**Perintah**
Ubah paragraf yang diawali "Kontribusi sektor industri yang menunjukkan trend meningkat" dalam kutipan tentang struktur ekonomi Indonesia menjadi daftar butir singkat yang tetap memuat fakta-fakta utamanya.

**Kutipan Teks**
● ● ● ● ●
Dari tabel 2 (omitted) di atas menunjukkan proporsi sektor pertanian terhadap PDB adalah terbesar, yaitu sebesar 51 persen daripada sektor lainnya, seperti sektor industri yang hanya sebesar 8,5 persen dari total PDB pada tahun 1968. Tetapi prosentase sumbangan sektor pertanian semakin lama semakin menurun hingga hanya sebesar 13,4 persen pada tahun 2005. Sedangkan sektor lainnya seperti sektor industri dan sektor gabungan meningkat menjadi masing-masing 28,1 persen dan 48,1 persen pada tahun yang sama.
Kontribusi sektor industri yang menunjukkan trend meningkat belum didukung oleh penyerapan tenaga kerja dengan trend yang sama, karena sampai saat ini sektor pertanian menyerap tenaga kerja lebih besar dibanding sektor industri (Tabel 3, omitted). Angkatan kerja yang terserap di sektor pertanian pada tahun 2006 sebesar 42,05 persen dari total tenaga kerja 95.456.935 orang dibanding sektor industri hanya sebesar 12,46 persen. Semua sektor mengalami peningkatan penyerapan tenaga kerja pada tahun 2007 namun sektor pertanian tetap menduduki posisi teratas dalam menyerap tenaga kerja (sebesar 41,23 persen) dibanding sektor industri sebesar 12,38 persen.
Hal ini mendukung pernyataan yang dikemukakan oleh Subandi (2007: 44) bahwa struktur ekonomi Indonesia saat ini sebenarnya masih belum industrialisasi secara penuh karena adanya ketimpangan antara prosentase sumbangan sektor pertanian terhadap PDB dengan tingkat penyerapan tenaga kerja di sektor ini. Dengan kata lain, struktur ekonomi Indonesia masih bersifat dualistik, teori yang dikemukakan oleh Boeke, yaitu sektor pertanian dan sektor industri (Jhingan, 2007: 201).
● ● ● ● ●
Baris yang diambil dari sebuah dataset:

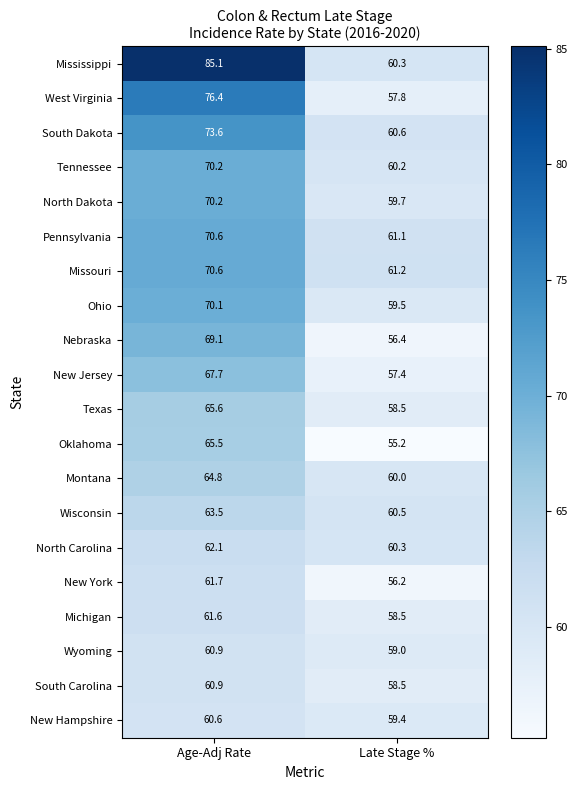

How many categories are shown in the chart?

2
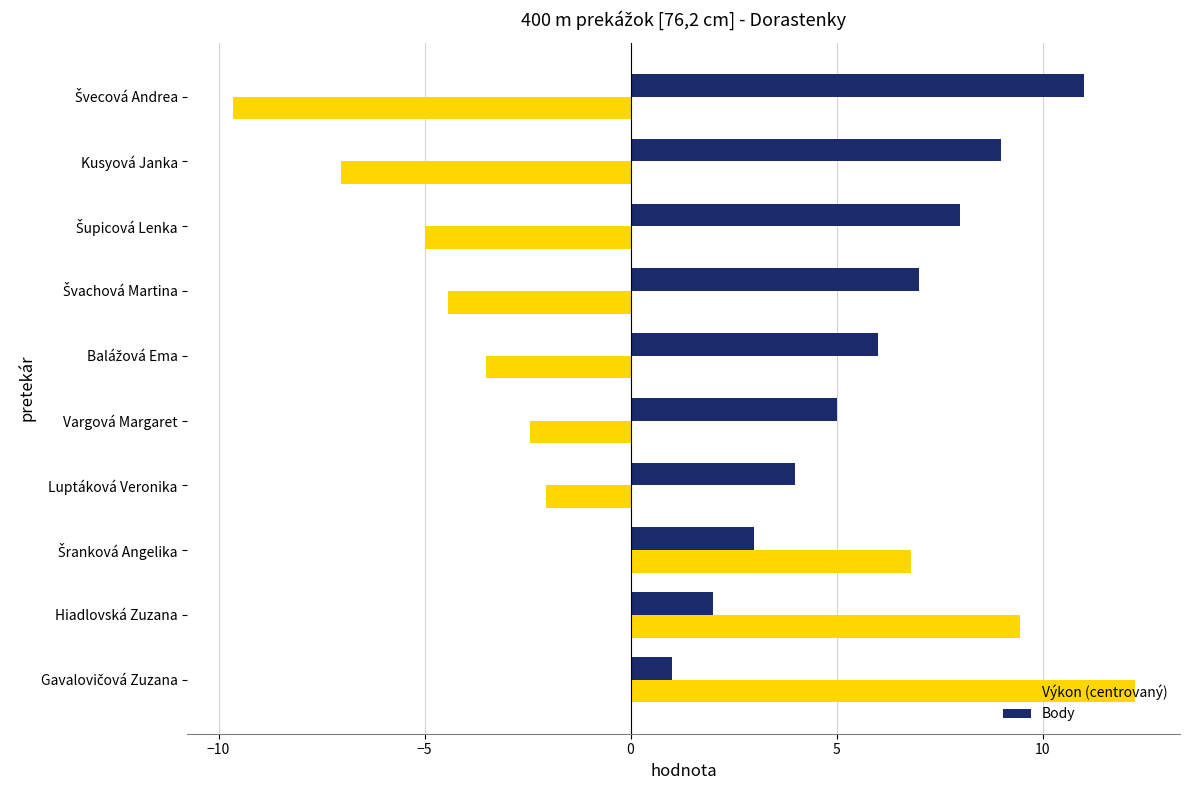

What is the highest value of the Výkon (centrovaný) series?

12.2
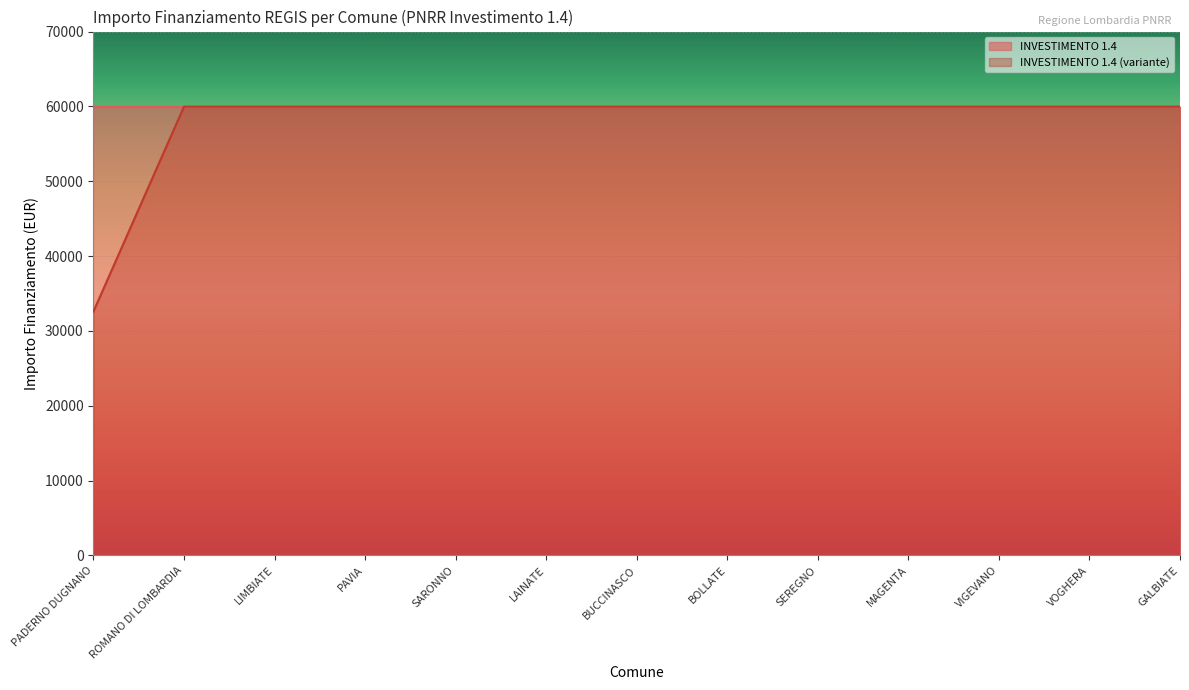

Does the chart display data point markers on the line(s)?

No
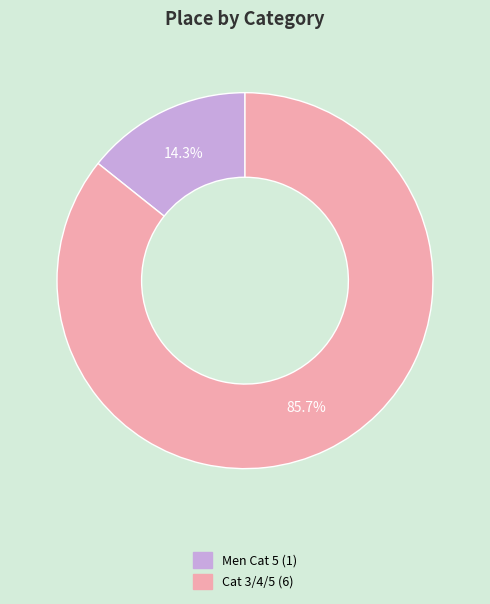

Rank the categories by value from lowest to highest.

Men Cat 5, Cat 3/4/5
● ● ● ● ●
**Jawaban Tugas**
- Kontribusi sektor industri cenderung meningkat, tetapi penyerapan tenaga kerjanya tidak meningkat dengan kecenderungan yang sama.
- Sampai saat ini, sektor pertanian menyerap lebih banyak tenaga kerja daripada sektor industri.
- Pada tahun 2006, sektor pertanian menyerap 42,05 persen dari total 95.456.935 tenaga kerja, sedangkan sektor industri hanya menyerap 12,46 persen.
- Pada tahun 2007, penyerapan tenaga kerja meningkat di semua sektor, tetapi sektor pertanian tetap teratas dengan 41,23 persen, dibanding sektor industri sebesar 12,38 persen.